## [What needs to be done]
The data below should be transcribed in full, with no picture included.

## [Study material]
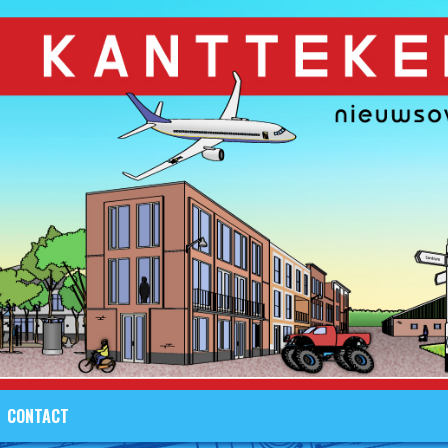
CONTACT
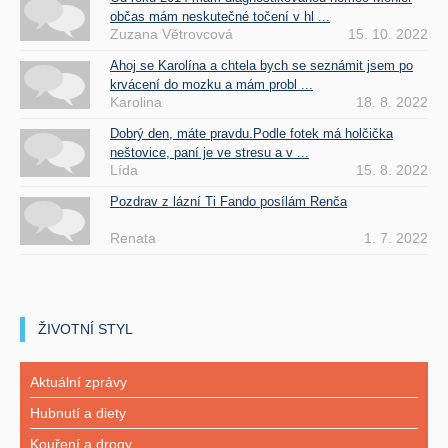
občas mám neskutečné točení v hl ...
Zuzana Větrovcová
15. 10. 2022
Ahoj se Karolína a chtela bych se seznámit jsem po
krvácení do mozku a mám probl ...
Karolina
18. 8. 2022
Dobrý den, máte pravdu.Podle fotek má holčička
neštovice, paní je ve stresu a v ...
Lída
15. 8. 2022
Pozdrav z lázní Ti Fando posílám Renča
Renata
1. 7. 2022
ŽIVOTNÍ STYL
Aktuální zprávy
Hubnutí a diety
Kouření a drogy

## [Solution for this task]
CONTACT
občas mám neskutečné točení v hl ...
Zuzana Větrovcová
15. 10. 2022
Ahoj se Karolína a chtela bych se seznámit jsem po
krvácení do mozku a mám probl ...
Karolina
18. 8. 2022
Dobrý den, máte pravdu.Podle fotek má holčička
neštovice, paní je ve stresu a v ...
Lída
15. 8. 2022
Pozdrav z lázní Ti Fando posílám Renča
Renata
1. 7. 2022
ŽIVOTNÍ STYL
Aktuální zprávy
Hubnutí a diety
Kouření a drogy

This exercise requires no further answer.